> _JOB_:
Nothing goes in the answer except the line that contains "[254,595,297,605] [76,615,306,629] favicon" and the lines after it to the end of the material below, unchanged.

⟨

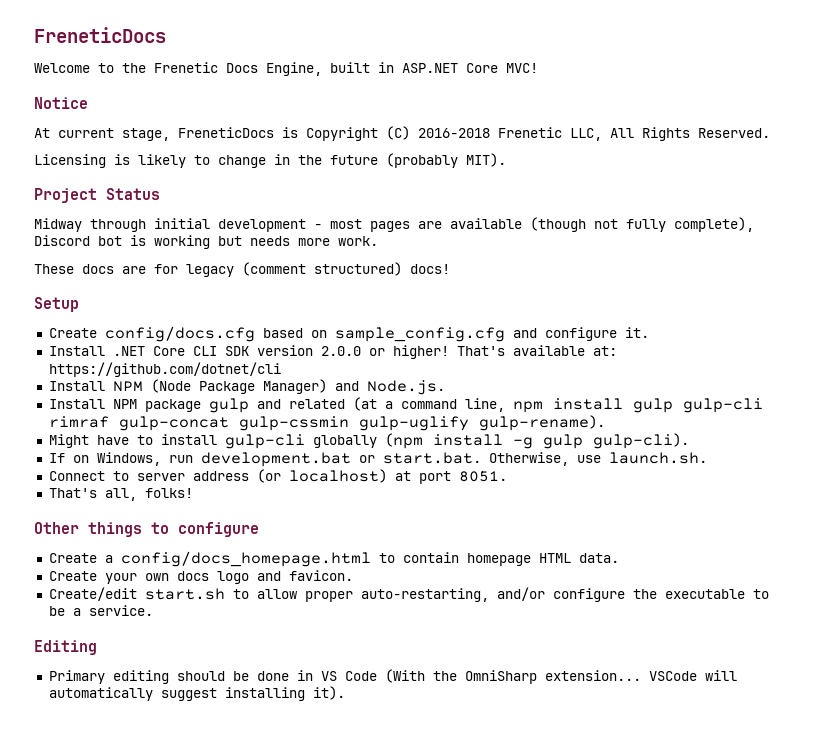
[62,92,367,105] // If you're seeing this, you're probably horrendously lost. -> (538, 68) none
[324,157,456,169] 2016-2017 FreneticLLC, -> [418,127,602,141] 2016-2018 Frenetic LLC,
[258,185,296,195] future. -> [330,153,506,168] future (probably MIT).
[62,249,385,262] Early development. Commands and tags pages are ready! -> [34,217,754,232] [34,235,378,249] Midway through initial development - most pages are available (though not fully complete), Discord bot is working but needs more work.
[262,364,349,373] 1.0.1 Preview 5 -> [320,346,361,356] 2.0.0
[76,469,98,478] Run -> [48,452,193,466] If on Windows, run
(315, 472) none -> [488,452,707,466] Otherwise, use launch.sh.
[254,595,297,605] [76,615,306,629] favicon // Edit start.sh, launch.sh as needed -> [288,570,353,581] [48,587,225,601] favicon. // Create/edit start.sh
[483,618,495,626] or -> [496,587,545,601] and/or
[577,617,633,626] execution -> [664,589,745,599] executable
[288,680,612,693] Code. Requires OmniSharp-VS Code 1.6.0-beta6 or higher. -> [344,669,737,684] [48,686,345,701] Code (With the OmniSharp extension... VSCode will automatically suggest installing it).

⟩

> _RESPONSE TO THE TASK_:
[254,595,297,605] [76,615,306,629] favicon // Edit start.sh, launch.sh as needed -> [288,570,353,581] [48,587,225,601] favicon. // Create/edit start.sh
[483,618,495,626] or -> [496,587,545,601] and/or
[577,617,633,626] execution -> [664,589,745,599] executable
[288,680,612,693] Code. Requires OmniSharp-VS Code 1.6.0-beta6 or higher. -> [344,669,737,684] [48,686,345,701] Code (With the OmniSharp extension... VSCode will automatically suggest installing it).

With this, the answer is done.